● **Tarefas**
1. Reproduza fielmente a parte do trecho selecionado que vai de "P.S.: Pedro, aquilo" até "pantanoso dessa história?", inclusive.
2. Liste tudo o que aparece entre aspas no trecho selecionado.
3. Segundo o trecho selecionado, por que a camareira fica borrifando um produto?

● **Trecho selecionado**
No fim das contas, o melhor paralelo talvez seja mesmo o de um Almódovar de saias. Temas muito semelhantes, trabalhados com maestria técnica e estética, mas através de uma lente feminina e, por isso, suave e contundente ao mesmo tempo.
bruno costa
O argumento é muito interessante, além de atual. O problema, na minha opinião, reside justamente na roteirização dele. A edição do filme também ficou um pouco confusa, não creio que tenha sido proposital. É como se uma brisa pós-qualquer coisa perpassasse e contaminasse o desenvolvimento da história. “Vamos deixar tudo no ar”, parece ter sido o próprio fio condutor. A preparação é muito longa para um final abusivamente simplista, do tipo, “agora é com você, telespectador, imagine o que bem entender”, recurso que nem sempre funciona. O filme insinua o tempo todo uma carga dramática que ele não assume em momento nenhum, e nisto, é bem inferior a qualquer Almodóvar 12 anos. E termina quando está prestes a começar. No “Pântano”, estes eflúvios de mal-estar e dissolução tinham uma razão de ser. Mas aqui? Gostei nesse filme daquilo que ele poderia ter sido, mas não foi. Para completar minha frustração, ganhei o pôster na devolução do DVD. Mas o pôster também, deixa muito a desejar.
P.S.: Pedro, aquilo que a camareira fica borrifando é um desodorizador, para encobrir o cheiro de mofo que os hotéis com carpete bafejam. Uma referência ao terreno pantanoso dessa história?

● **Entradas fornecidas**
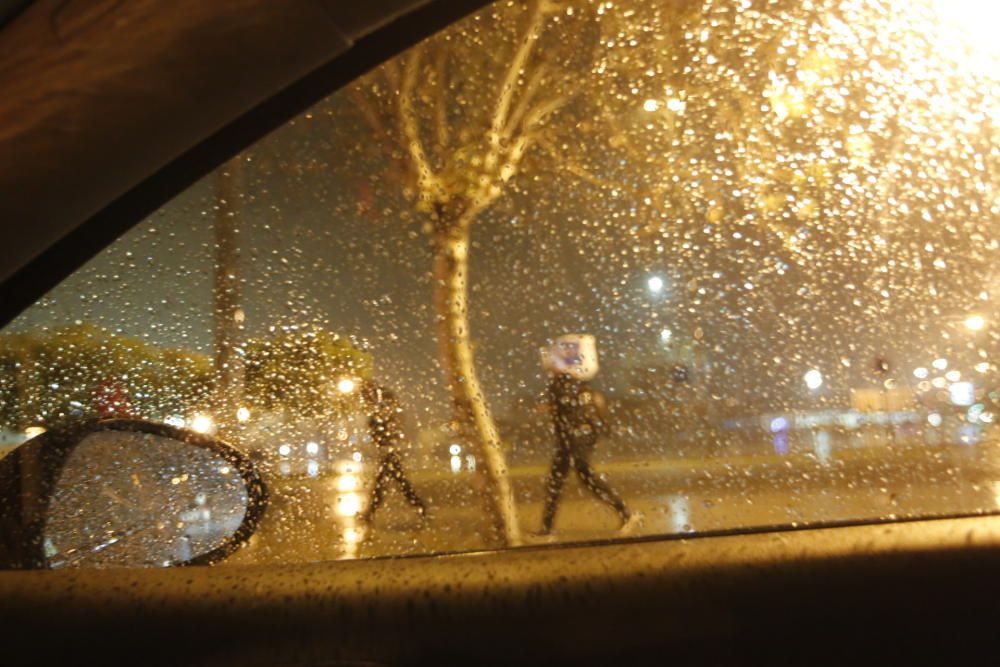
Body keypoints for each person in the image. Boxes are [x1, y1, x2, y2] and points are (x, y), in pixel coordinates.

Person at [539, 334, 641, 536]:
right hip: (573, 438)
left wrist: (554, 412)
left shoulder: (564, 383)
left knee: (571, 480)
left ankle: (626, 514)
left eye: (550, 359)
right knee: (563, 481)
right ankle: (546, 528)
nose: (547, 363)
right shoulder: (570, 383)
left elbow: (572, 411)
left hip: (574, 439)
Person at [359, 380, 427, 524]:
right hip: (389, 449)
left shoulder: (382, 403)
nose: (365, 400)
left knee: (386, 483)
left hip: (390, 450)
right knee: (397, 482)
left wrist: (383, 437)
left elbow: (388, 422)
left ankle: (370, 512)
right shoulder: (381, 403)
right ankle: (419, 506)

● **Respostas das tarefas**
1.
P.S.: Pedro, aquilo que a camareira fica borrifando é um desodorizador, para encobrir o cheiro de mofo que os hotéis com carpete bafejam. Uma referência ao terreno pantanoso dessa história?

2.
- Vamos deixar tudo no ar
- agora é com você, telespectador, imagine o que bem entender
- Pântano

3. Ela borrifa um desodorizador para encobrir o cheiro de mofo que os hotéis com carpete bafejam.